За мостом бензиновый ЗИЛ раскочегарился на полную катушку, и до поворота мы долетели минут за сорок.
– К машине! – скомандовал Слава и первым сиганул через борт. За ним попрыгали все остальные. Последними вылезли работяги. Из кабины показался Доронин и закурил.
– Топоры взяли? – спросил я.
– Вроде взяли, – ответил Доронин. – Штуки три.
– Мало, – заметил я. – Сейчас дорогу будем расчищать, понадобится деревья рубить.
– Вы командуете, – буркнул цирик. – Вот вам люди, ими распоряжайтесь.
Основательно я ему подпортил настроение. Обиделся. Тоже мне, кисейная барышня.
Помимо топоров, в кузове нашлись три лопаты, которые я раздал неохотно принявшим инструмент бесконвойникам.
– Значит, так, будем чистить дорогу, чтобы машина могла пройти, – обратился я к столпившимся у кузова мужикам. Володя, повесив на плечо охотничий СКС, поглядывал на меня озадаченно. Видимо, принял за начальство говорливого Славу. – Вы трое, с топорами, будете рубить толстые деревца, вы трое – подсекаете лопатами поросль. Остальные оттаскивают. Все, начинайте.
Зэки не двигались с места, чего-то ожидая.
– Ну, бесы, задача ясна? – гаркнул Слава. – Выполняйте!
Окрик словно разбудил мужиков. Они вяло повернулись и потопали к лесной дороге. Без понукания эта скотина трудиться уже не могла.
– Давайте позавтракаем. – Я достал из кузова рюкзак.

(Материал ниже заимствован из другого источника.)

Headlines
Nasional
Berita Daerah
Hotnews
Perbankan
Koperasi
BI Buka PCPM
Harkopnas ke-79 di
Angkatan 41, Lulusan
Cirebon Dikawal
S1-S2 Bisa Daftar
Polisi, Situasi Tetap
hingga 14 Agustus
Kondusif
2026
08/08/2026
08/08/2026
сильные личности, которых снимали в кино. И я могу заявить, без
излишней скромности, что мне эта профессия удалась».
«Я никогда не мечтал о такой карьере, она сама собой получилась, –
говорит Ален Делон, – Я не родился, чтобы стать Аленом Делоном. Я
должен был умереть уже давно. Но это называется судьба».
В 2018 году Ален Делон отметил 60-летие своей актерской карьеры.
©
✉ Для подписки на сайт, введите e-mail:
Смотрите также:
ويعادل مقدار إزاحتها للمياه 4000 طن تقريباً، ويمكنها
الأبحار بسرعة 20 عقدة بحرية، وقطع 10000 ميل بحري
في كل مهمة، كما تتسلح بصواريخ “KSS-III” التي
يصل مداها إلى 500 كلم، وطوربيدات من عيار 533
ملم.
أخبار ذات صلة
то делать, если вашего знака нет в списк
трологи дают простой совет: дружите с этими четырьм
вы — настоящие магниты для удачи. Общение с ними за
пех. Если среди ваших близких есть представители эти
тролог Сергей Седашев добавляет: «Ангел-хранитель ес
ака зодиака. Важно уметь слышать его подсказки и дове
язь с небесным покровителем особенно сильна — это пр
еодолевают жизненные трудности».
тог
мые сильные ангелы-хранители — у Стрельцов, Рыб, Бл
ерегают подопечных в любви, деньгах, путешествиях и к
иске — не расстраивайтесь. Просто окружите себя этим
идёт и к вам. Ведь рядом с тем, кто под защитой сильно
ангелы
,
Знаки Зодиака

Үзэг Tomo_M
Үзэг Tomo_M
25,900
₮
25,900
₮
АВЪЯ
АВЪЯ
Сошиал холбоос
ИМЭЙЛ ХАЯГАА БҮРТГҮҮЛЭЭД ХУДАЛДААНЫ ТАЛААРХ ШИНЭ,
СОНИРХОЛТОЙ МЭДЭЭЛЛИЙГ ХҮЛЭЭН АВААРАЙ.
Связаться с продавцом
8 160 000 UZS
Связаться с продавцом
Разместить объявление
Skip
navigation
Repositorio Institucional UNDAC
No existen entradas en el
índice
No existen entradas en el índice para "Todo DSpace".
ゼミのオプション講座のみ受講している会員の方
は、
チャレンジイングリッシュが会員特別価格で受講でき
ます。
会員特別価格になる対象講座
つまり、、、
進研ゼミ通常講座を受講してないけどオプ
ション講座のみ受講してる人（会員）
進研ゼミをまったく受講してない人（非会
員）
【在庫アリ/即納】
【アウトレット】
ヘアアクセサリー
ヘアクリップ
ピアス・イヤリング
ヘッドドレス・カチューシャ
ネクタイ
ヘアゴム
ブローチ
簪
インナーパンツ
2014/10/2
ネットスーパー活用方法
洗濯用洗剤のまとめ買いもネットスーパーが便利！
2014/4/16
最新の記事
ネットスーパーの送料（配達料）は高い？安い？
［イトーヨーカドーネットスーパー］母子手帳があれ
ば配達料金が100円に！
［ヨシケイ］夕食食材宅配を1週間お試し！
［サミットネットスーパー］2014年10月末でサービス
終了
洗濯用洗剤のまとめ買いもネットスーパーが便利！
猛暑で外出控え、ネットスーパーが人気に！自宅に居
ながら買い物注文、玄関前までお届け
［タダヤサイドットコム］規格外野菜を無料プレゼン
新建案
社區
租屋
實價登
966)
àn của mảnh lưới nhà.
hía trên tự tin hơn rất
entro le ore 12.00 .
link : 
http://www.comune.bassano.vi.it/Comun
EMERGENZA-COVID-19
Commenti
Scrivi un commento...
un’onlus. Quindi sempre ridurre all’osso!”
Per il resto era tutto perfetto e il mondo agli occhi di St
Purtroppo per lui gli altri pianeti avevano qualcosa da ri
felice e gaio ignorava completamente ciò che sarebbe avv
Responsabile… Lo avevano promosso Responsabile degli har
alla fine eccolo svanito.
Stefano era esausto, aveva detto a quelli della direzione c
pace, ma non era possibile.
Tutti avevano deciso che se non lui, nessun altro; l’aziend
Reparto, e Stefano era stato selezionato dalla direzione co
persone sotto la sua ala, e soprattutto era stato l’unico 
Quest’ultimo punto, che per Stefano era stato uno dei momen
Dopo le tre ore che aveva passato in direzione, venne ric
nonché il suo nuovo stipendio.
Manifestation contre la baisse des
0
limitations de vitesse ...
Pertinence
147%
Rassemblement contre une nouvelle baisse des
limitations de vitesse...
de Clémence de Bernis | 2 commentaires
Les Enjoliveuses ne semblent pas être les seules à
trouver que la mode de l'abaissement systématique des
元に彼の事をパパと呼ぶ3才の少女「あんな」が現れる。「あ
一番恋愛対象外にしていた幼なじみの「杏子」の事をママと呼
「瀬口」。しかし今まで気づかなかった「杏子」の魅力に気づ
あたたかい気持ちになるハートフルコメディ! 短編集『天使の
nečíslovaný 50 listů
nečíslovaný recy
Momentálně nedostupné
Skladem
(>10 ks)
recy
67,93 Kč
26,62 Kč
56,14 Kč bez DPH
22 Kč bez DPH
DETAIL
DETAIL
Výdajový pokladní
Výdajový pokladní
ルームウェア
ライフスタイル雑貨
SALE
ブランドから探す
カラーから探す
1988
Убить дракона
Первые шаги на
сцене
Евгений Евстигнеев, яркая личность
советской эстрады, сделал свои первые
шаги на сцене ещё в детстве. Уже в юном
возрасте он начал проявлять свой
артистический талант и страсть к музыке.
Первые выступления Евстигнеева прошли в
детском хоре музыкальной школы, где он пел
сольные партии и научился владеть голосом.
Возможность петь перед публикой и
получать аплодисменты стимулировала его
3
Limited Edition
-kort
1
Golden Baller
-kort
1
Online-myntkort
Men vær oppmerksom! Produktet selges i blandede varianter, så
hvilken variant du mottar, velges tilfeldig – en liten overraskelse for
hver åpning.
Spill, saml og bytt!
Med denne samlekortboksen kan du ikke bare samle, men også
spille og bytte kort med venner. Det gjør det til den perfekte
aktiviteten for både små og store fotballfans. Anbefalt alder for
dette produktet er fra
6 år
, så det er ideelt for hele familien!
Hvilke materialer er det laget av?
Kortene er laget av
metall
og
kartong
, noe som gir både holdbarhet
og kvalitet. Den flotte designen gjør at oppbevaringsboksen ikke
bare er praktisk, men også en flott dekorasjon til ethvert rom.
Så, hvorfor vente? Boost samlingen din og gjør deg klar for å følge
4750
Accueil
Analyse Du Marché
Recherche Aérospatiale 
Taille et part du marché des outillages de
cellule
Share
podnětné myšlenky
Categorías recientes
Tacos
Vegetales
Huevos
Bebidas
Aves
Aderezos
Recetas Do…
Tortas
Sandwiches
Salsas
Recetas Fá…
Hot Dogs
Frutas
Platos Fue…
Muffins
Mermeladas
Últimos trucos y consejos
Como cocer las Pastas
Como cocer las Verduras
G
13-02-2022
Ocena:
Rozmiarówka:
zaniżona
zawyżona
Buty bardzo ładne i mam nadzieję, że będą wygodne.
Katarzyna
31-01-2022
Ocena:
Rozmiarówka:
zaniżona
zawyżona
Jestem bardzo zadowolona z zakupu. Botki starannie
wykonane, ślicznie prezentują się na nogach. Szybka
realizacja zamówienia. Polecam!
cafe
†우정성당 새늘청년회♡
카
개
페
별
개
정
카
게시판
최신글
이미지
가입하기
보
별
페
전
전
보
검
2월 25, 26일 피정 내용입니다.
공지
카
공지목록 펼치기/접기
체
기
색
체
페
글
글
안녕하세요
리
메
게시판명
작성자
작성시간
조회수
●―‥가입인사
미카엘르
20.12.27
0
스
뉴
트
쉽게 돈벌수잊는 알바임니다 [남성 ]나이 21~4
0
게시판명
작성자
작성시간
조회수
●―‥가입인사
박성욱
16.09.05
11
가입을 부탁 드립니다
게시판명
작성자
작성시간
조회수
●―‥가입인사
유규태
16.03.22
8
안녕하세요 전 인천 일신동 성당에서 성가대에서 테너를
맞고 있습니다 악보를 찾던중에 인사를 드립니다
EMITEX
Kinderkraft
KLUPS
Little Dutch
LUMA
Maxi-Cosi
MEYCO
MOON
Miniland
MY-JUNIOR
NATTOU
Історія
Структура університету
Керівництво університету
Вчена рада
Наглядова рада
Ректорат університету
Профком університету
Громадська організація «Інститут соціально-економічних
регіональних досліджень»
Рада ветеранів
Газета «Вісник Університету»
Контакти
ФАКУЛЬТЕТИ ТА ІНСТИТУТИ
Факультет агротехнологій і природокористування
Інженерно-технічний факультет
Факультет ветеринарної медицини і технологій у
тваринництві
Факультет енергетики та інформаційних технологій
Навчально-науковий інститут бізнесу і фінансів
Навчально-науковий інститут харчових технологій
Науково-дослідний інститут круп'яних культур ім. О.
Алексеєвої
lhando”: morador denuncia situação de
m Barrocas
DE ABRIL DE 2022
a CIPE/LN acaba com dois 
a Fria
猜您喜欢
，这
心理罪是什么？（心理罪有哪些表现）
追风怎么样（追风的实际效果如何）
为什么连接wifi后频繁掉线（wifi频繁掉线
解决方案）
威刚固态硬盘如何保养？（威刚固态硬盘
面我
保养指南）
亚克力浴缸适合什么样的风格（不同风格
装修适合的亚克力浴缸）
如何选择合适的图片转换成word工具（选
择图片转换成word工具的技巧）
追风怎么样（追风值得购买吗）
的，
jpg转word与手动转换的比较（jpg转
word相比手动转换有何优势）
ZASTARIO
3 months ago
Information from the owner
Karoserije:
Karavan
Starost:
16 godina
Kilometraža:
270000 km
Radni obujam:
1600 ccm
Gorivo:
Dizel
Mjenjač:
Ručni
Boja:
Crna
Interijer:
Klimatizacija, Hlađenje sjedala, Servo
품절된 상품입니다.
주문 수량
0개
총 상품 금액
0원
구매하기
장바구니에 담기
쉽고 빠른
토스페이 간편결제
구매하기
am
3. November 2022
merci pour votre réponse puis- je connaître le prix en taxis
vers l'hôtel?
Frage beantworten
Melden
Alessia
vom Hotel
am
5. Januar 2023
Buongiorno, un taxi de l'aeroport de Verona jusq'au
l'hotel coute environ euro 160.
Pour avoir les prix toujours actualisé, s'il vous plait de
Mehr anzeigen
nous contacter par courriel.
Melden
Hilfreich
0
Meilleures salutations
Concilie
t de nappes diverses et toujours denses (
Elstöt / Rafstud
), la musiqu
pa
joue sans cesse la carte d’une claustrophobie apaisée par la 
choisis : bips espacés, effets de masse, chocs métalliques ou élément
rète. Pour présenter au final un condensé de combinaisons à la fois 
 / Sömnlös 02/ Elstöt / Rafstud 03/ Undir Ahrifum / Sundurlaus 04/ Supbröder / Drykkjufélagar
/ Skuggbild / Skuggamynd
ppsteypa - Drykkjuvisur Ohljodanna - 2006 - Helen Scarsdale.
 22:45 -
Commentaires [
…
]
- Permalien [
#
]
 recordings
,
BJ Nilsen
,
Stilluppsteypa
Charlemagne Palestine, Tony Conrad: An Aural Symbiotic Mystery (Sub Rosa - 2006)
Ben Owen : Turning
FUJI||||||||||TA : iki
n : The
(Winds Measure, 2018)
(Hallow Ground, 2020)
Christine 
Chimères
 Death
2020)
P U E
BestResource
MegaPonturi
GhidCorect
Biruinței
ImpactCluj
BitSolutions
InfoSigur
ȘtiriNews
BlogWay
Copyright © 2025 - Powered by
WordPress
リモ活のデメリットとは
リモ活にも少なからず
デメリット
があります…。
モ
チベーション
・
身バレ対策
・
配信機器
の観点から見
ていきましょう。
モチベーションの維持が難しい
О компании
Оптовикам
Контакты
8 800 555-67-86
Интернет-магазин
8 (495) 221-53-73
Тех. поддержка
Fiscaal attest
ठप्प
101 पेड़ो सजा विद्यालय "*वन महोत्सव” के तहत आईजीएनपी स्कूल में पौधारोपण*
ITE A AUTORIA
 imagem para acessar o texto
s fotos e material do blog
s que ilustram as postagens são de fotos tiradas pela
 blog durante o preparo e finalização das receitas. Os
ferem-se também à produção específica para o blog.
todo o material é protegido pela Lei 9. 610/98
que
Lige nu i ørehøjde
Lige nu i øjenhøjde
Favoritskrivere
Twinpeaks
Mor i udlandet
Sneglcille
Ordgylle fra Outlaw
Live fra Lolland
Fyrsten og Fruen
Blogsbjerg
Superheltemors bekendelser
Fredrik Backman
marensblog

Мы с Вадиком отошли в сторонку и разложили костерок. Слава в новой компании остался травить анекдоты и беседовать «за жизнь», растормошив даже мрачного Доронина. Работяги ковырялись на опушке, руководствуясь лагерным принципом «Ешь – потей, работай – мерзни», и, только подстегнутые окриками конвоя, ненадолго активизировали свою деятельность. Когда по обочине поплыли ароматы моих кулинарных шедевров, корефан потащил цириков к костру. Работяги тем временем углубились в лес и там устроили перекур. Во всяком случае, стук топоров затих.